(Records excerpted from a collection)
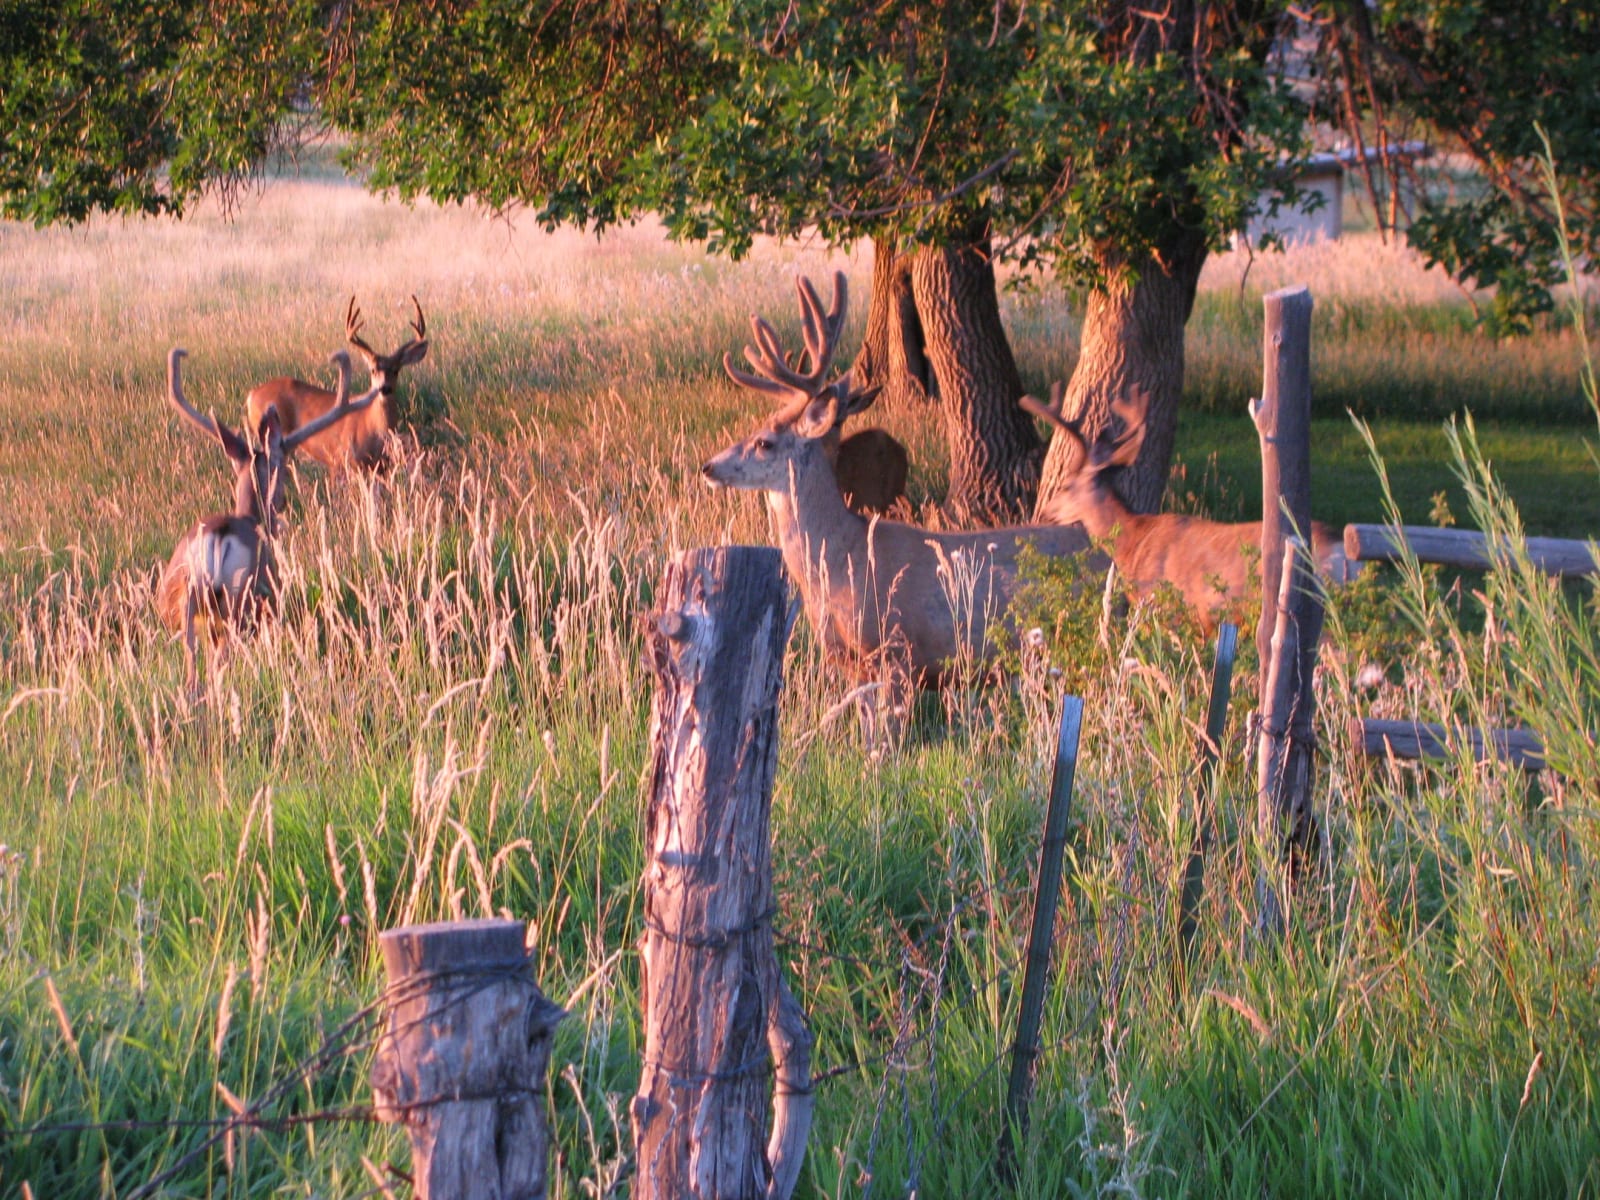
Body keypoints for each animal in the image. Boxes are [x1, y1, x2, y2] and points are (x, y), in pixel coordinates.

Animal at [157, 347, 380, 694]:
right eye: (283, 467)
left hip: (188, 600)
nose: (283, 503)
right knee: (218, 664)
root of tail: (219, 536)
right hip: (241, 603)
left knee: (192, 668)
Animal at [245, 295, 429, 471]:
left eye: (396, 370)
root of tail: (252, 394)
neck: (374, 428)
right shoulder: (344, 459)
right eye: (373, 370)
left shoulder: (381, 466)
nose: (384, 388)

--

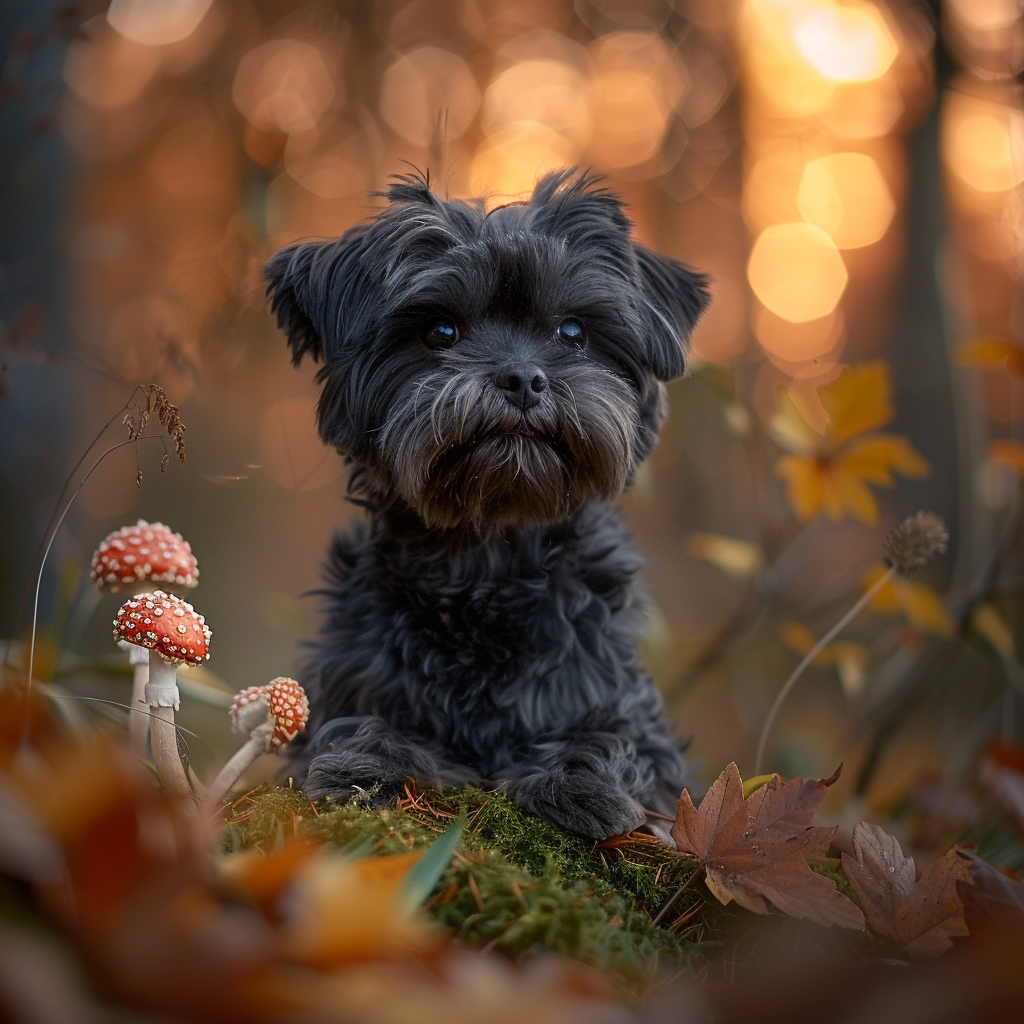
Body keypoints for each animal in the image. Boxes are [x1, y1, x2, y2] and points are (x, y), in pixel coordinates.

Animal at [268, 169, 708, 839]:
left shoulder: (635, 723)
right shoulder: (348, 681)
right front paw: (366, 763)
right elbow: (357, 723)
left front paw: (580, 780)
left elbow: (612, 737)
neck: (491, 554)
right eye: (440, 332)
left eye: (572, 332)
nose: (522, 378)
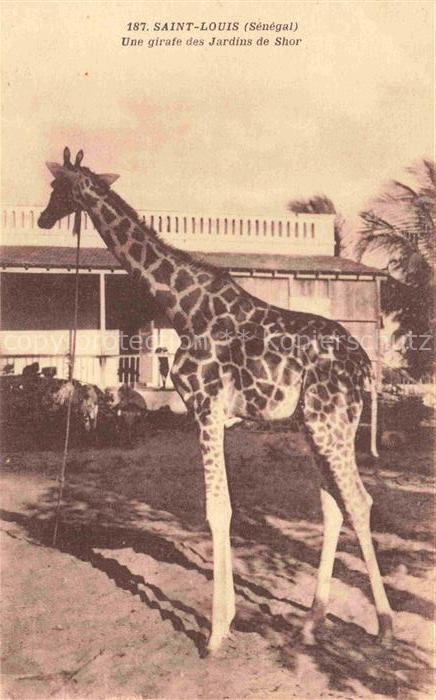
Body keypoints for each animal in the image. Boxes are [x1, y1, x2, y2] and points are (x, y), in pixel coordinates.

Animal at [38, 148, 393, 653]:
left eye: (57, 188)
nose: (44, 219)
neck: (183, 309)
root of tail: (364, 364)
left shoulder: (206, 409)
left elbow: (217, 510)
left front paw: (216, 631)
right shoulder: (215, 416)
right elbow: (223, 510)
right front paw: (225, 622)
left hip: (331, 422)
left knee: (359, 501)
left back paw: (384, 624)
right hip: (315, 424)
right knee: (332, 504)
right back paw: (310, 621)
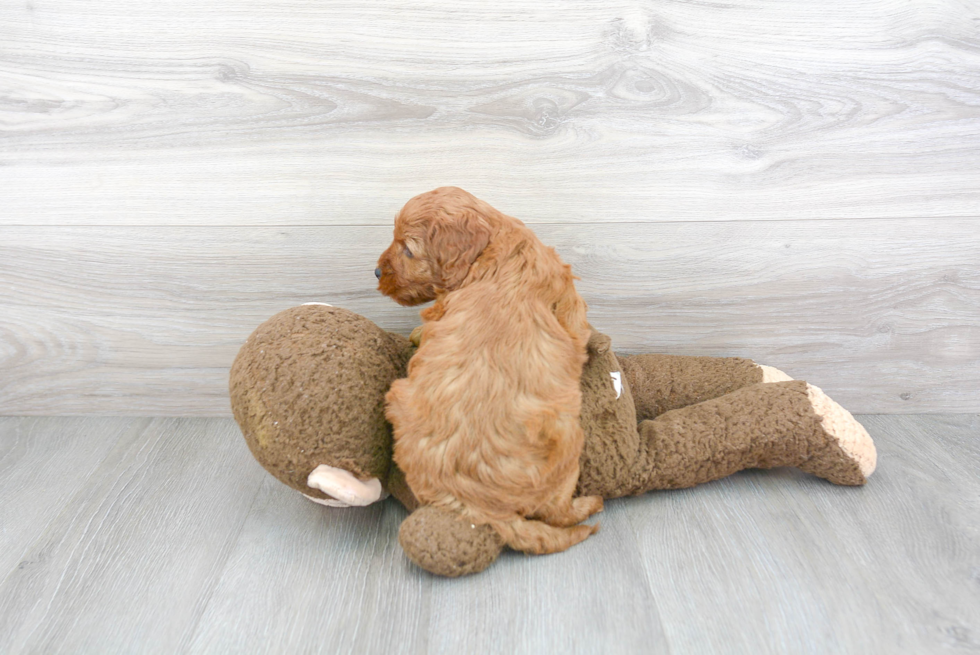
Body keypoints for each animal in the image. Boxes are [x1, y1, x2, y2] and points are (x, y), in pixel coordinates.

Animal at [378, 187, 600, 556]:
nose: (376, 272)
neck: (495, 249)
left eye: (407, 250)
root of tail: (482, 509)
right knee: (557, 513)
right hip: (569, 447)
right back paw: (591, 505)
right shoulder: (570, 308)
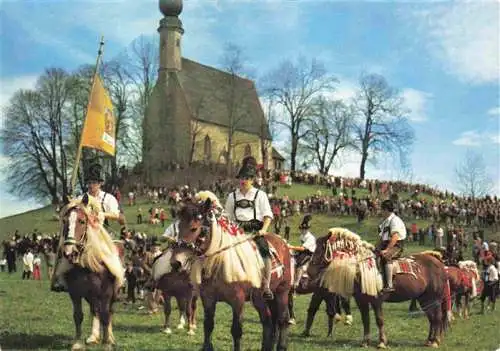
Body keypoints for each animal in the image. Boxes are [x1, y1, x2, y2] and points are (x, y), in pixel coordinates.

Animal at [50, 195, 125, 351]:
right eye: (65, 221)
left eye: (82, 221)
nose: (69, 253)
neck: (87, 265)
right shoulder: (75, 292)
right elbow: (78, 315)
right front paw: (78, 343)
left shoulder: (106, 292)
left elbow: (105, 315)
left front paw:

--

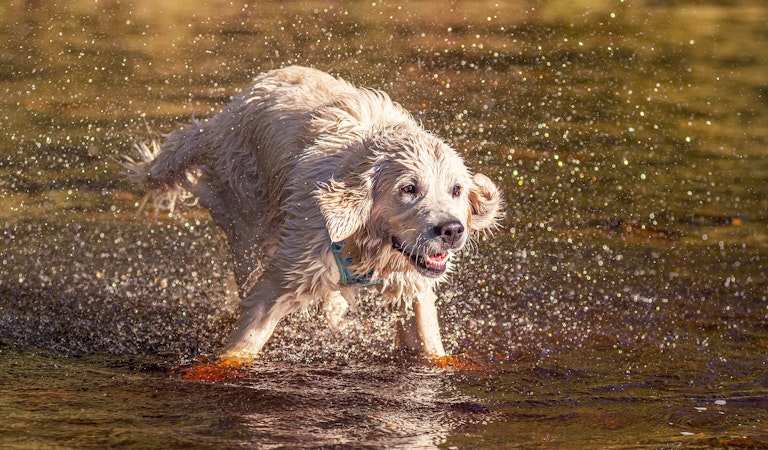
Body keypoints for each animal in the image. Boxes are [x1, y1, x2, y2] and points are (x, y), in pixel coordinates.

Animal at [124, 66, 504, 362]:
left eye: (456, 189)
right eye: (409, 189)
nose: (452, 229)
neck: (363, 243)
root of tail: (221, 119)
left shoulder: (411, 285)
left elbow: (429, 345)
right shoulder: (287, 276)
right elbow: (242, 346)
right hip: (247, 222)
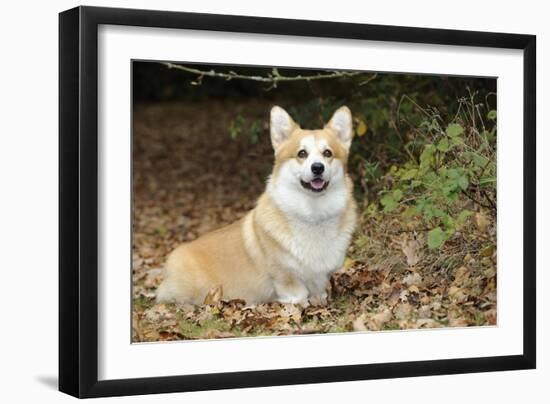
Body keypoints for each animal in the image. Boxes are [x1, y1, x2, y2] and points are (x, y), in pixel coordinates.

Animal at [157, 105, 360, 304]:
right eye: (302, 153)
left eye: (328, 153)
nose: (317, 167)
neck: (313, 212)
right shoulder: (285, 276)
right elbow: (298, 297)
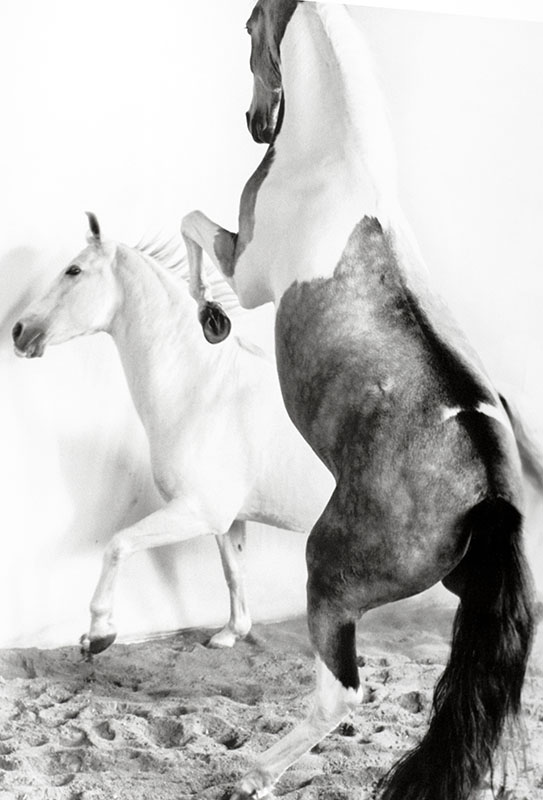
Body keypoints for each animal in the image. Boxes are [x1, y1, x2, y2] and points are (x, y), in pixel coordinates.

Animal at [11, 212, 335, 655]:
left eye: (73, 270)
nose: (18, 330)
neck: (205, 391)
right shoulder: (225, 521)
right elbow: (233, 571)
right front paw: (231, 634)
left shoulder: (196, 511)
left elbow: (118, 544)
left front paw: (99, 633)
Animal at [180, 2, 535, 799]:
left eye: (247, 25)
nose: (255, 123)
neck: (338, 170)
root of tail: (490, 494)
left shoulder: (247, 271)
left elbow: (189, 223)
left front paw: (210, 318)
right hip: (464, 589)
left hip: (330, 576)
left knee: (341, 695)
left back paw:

* [TO DO]:
Look for the word "root" in the data, then return every line that contains it.

* [EXERCISE OUTPUT]:
root of tail: (219, 536)
root of tail: (252, 394)
root of tail: (364, 364)
root of tail: (482, 509)
root of tail: (221, 119)
root of tail: (490, 494)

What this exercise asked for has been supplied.